Ora, durante la celebrazione dei misteri divini, soltanto il pensiero
del Signore, e di ciò che è sacro deve occuparci: il Vangelo della
IV domenica dopo la Pasqua ci dà motivo di riflessione e di
meditazione, e il Papa sceglierà una sola parola di Gesù dal
Vangelo del giorno tanto denso e tanto profondo: un termine che
diverrà poi comune al nostro catechismo: Paraclito. Ed è un nome,
questo, che il Signore sembra dire come facendo una confidenza, quasi
svelando un segreto; viene sulle labbra del Signore durante i discorsi
del commiato, dell’ultima Cena, in cui Gesù con parola soave,
profonda, cerca di preparare gli Apostoli ai grandissimi avvenimenti
che incombono sulla storia evangelica e del mondo.
Tra poco comincerà la Passione e Gesù sente, si direbbe, il
dovere di congedarsi dai suoi e nel congedo viene svelato il rapporto
che intercederà poi tra Lui e i suoi, annunzia che si sottrarrà alla
loro visione sensibile e si preoccupa di loro, di quelli che hanno
ascoltato e creduto alla sua parola, di come resisterà in essi, Egli
assente, la grande certezza del regno di Dio che Egli aveva iniziato
e fondato.
Ed il Signore, annunzia un nuovo rapporto tra Lui e l’uomo,
rapporto che diverrà interiore colloquio di Dio con le anime.

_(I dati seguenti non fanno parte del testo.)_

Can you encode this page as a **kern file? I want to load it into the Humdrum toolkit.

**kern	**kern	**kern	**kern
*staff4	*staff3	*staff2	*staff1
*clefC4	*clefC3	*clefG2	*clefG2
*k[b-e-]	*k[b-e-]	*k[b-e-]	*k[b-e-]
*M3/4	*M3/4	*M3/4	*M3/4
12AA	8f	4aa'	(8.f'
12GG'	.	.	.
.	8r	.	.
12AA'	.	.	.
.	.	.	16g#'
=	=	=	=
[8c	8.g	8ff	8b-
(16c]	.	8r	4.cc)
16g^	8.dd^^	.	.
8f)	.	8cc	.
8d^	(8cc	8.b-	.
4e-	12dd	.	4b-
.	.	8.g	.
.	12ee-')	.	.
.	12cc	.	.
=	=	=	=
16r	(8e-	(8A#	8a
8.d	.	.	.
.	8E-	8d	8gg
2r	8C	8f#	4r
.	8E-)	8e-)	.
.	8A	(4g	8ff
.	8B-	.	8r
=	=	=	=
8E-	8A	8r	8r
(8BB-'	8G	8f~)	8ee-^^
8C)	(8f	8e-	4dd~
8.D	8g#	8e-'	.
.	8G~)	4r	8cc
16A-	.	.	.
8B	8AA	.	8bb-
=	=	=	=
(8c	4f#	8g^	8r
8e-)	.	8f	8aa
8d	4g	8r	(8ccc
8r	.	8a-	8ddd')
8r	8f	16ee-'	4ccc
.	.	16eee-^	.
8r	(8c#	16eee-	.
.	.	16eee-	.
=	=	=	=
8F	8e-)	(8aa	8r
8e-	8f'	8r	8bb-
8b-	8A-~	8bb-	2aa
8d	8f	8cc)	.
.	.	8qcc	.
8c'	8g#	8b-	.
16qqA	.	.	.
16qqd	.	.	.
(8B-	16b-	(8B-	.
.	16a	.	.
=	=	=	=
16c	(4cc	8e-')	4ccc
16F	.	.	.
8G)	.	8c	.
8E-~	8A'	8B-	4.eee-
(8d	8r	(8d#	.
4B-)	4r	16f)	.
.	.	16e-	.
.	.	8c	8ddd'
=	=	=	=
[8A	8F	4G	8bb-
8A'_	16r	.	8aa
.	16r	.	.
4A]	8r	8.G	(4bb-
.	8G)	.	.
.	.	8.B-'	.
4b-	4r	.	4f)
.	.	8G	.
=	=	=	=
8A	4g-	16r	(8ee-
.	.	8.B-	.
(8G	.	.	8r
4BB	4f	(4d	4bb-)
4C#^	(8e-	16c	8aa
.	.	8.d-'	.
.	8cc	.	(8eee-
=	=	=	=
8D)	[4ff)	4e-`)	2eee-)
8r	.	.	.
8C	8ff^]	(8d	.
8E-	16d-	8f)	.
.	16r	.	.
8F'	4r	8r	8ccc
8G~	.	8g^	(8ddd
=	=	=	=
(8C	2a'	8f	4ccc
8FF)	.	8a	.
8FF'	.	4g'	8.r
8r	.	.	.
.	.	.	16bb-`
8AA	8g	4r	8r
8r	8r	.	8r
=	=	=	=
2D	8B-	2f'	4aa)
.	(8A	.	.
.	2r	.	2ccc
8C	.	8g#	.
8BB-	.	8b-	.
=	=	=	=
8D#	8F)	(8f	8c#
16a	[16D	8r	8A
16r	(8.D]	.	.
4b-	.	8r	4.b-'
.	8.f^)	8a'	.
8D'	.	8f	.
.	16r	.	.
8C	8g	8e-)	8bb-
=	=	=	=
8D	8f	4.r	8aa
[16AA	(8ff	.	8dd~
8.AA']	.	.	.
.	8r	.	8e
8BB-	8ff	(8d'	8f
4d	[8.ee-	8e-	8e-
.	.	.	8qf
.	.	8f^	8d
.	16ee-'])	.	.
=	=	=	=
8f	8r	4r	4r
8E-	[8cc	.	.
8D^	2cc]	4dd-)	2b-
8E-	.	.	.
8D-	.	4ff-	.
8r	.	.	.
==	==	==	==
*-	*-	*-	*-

Vedendo i discepoli tristi, smarriti, annunzia che Egli manderà
loro lo Spirito Santo: il Paraclito, parola che ha molti
significati: avvocato, assistente, aiuto, difensore, consolatore,
che sta vicino e che viene per dare un sussidio, infondere una
energia, apportare qualche cosa di nuovo: ciò appunto che il
Catechismo chiama la grazia, presenza di Dio, operante dentro di noi
per rendere santa e buona l’anima nostra. Per quelli che sanno
ascoltare e seguire, e che ricercano l’ineffabile, stupendo colloquio
interiore, diventa voce attiva di Dio nel profondo delle anime. La
vita spirituale del cristiano non è soltanto una esplicazione delle sue
energie naturali, ma si sviluppa, si potrebbe dire, in una simbiosi,
una vita associata, una inabitazione dello Spirito Santo dentro di
noi.
Questo sarà il rapporto che il Signore vuole stabilire fra quelli che
lo seguono e vivono di Lui, rapporto non sensibile, ma reale,
nuovo, sopra le nostre facoltà naturali: a questa comunione con Dio
siamo invitati dalla Messa del giorno e dalla rivelazione del Vangelo
che è offerto alla nostra meditazione.
Se riflettiamo come questa meditazione si innesta nel processo
liturgico dell’anno, che stiamo celebrando, viene anche a noi il
pensiero che sopraggiungerà la Festa dell’Ascensione e Cristo
scomparirà dalla scena e dalla presenza, almeno storica, della nostra
devozione. E allora la Chiesa ci dice: coltivate la devozione allo
Spirito Santo e sarete in comunione con Cristo e capirete che il
Signore diventa da Maestro esteriore, come dice Sant’Agostino, il
Maestro interiore, l’ispiratore, attraverso il linguaggio del
Paraclito, dei buoni pensieri, delle nostre buone volontà, Colui
che ci rende capaci di virtù che da noi stessi non sapremmo
esercitare; la sorgente - e quanti hanno ricevuto la Cresima lo
ricorderanno - dei sette doni, di queste energie di sapienza, di
intelligenza, di consiglio, di fortezza, di scienza, di pietà, di
timor di Dio, che rendono l’anima fiammante di vita spirituale,
riflesso della vita divina sopra di lei, per essere fatta specchio a
questi raggi che scendono dal cielo e che Cristo riverbera sopra le
anime che sono recettive di questa luce.
Il Papa ricorda ai fedeli un episodio narrato negli Atti degli
Apostoli; S. Paolo, in Efeso, a un gruppo di quei primi
cristiani chiede se hanno ricevuto lo Spirito e poiché quei fedeli
ancora non ne avevano inteso parlare, egli conferisce loro il battesimo
istituito da Gesù ed impone loro le mani, e così sono anch’essi
ripieni di Spirito Santo. Ed essi cominciano a profetare, ad
esaltare il Signore, ad avere questa pienezza interiore della grazia
che li riempie della presenza di Dio.
A tanti cristiani, forse a noi stessi è rivolto questo interrogativo
che sa di rimprovero, perché la nostra vita spirituale non è un
soliloquio, una chiusura dell’anima su se stessa, ma un dialogo, una
ineffabile conversazione, una presenza di Dio da non ricercare più
nel cielo né fuori, né solo nelle chiese, ma in se stessa: quanta
gioia, quanta energia, quanta speranza dà l’abbandonarsi a questo
abbraccio interiore che Dio dà alle anime devote e veramente fedeli!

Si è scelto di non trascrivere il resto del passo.